Once the credit is small enough to be handled by a single bank, competition is for the entire relationship. Banks consider the complete package of services and credit when competing for the business. In essence, credit pricing is sacrificed to obtain other profitable pieces of business.
For credit relationships below $10 million, an extra level of competition comes into play as regional and community banks will compete for the same business. In some cases, loans are being competitively bid to below LIBOR + 100 basis points.
Commercial banks generally limit leverage at 3x EBITDA, but are making exceptions up to 4.5x EBITDA (or more) for businesses that they think deserve the credit and show an ability to reduce leverage quickly.

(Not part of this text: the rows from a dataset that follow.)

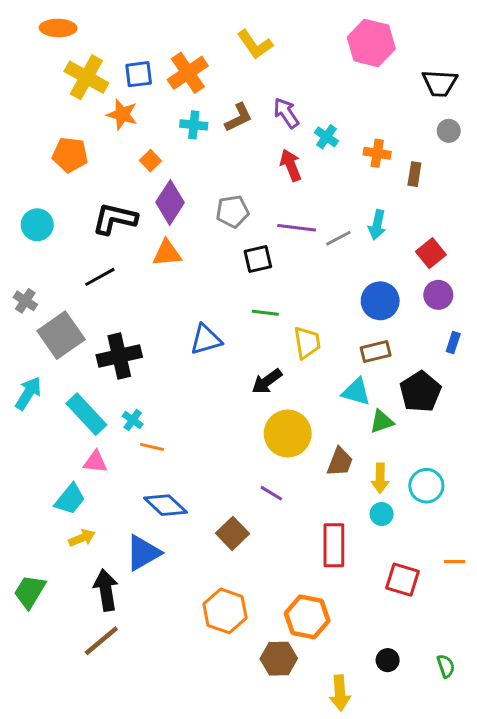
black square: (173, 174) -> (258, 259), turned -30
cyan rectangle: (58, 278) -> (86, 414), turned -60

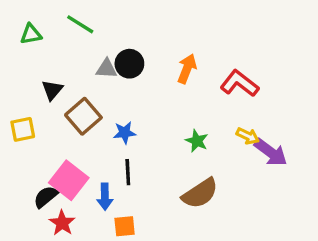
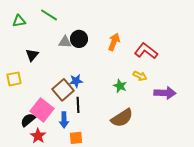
brown square: (83, 116) -> (63, 90), moved
yellow arrow: (248, 136) -> (140, 76), moved
purple arrow: (271, 152) -> (165, 93), turned -35

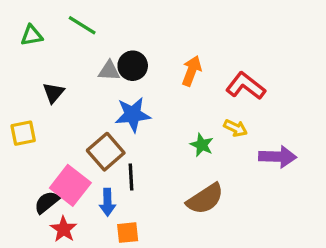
blue star: (76, 81) -> (133, 115), moved, size x1.5

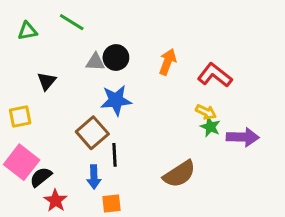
green star: (202, 145) -> (210, 127), moved
pink square: (70, 185) -> (22, 162), moved

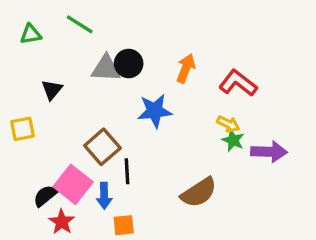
gray triangle: (95, 62) -> (106, 68), size x1.4
blue star: (116, 100) -> (155, 111), moved
pink square: (22, 162) -> (73, 184), moved

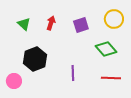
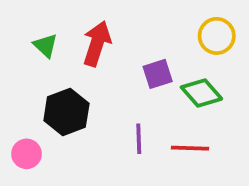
red arrow: (51, 23) -> (97, 44), size x1.6
purple square: (81, 25) -> (158, 74), moved
red line: (111, 78) -> (190, 148), moved

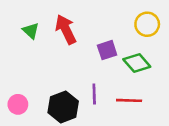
red arrow: (97, 44) -> (66, 29), turned -44
black hexagon: (66, 112) -> (63, 107), moved

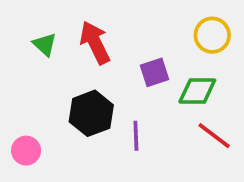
green diamond: (137, 63) -> (197, 91), turned -48
red line: (129, 100) -> (214, 136), moved, turned 35
black hexagon: (63, 107) -> (91, 113), moved

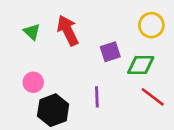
black hexagon: (91, 113) -> (53, 110), moved
pink circle: (26, 151) -> (33, 82), moved

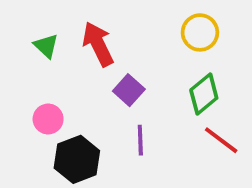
yellow circle: (151, 25) -> (200, 32), moved
purple square: (110, 52) -> (129, 90), moved, turned -30
green diamond: (141, 65) -> (204, 94), turned -40

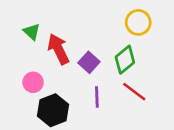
red arrow: (98, 44) -> (58, 49), moved
green diamond: (204, 94) -> (125, 60), moved
red line: (221, 140) -> (134, 92), moved

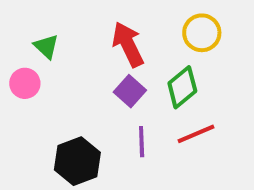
red arrow: (58, 49) -> (128, 44), moved
pink circle: (33, 82) -> (25, 83), moved
red line: (134, 92) -> (196, 134), turned -60

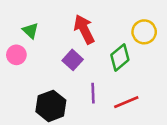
yellow circle: (202, 33) -> (144, 32), moved
purple square: (130, 91) -> (73, 60), moved
red line: (196, 134) -> (126, 102), moved

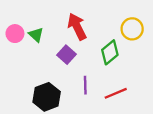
green triangle: (30, 31) -> (36, 35), moved
pink circle: (16, 55) -> (15, 34), moved

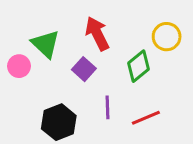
pink circle: (15, 34) -> (19, 66), moved
green triangle: (36, 35) -> (46, 44), size x1.5

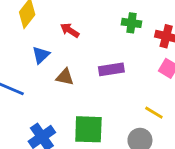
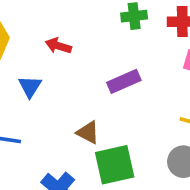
brown triangle: (65, 77) -> (88, 132), moved, turned 30

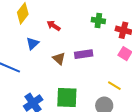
brown triangle: (88, 132) -> (59, 58), moved

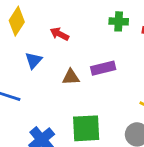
brown triangle: (59, 58) -> (71, 77), turned -40

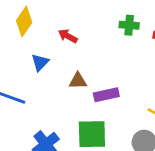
purple rectangle: (103, 68) -> (106, 95), moved

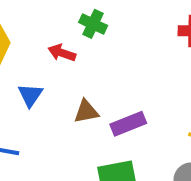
green cross: (129, 25) -> (93, 24), moved, turned 30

There appears to be a limit on total leverage (senior and junior capital combined) of 6x EBITDA. Asset-based lenders view leverage in terms of advance rates on collateral, which can result in higher multiples of EBITDA.
Advance rates by asset-based lenders (the amount that can be borrowed relative to value for a category of asset pledged) remain aggressive – 85% of accounts receivable, 50-70% of inventory, and 50-80% of fixed assets. “Airballs,” or the amount borrowed in excess of the calculated advance rate, are offered to some borrowers, although rarely will the airball exceed 10% of total borrowings. This extra credit is offered when it can be demonstrated that amortization of the airball can occur over a short period of time (1-2 years).
Plan for More Time to Close
Loans are taking somewhat longer to get closed, although credit approval is not the obstacle. Instead, the issue is the regulatory checklist that has to be reviewed prior to commitment. Commercial bankers in particular say that the number of regulatory checks that need to be addressed for each loan has expanded such that this process is sometimes more onerous than the credit approval process.
Many types of firms exist to provide junior capital in addition to that provided by senior lenders. Some are subordinated to senior lenders and some will blend several categories of risk into a single credit facility. Unitranche capital providers will take the entire right hand side of the balance sheet. Unlike senior lenders, greater size positively impacts both leverage and pricing, as the only factor being priced is risk; there are no ancillary services to factor in.
Each junior capital source (e.g., second lien, mezzanine, preferred equity, unitranche) has its own unique characteristics that determine in which situation it best fits. On a blended basis, the overall blended cost of the debt side of the balance sheet (senior debt plus junior capital) is around 6%. Other than for preferred equity or mezzanine for small businesses (less than $10 million EBITDA), rarely are warrants or other equity kickers now found.
Lenders of all varieties are anxious to put money to work to recapitalize companies, finance acquisitions, or finance value creating growth opportunities. Designing the right combination of sources to accomplish the company’s specific goals and risk appetite takes some expertise and knowledge, but the credit window remains wide open with product offered at bargain prices.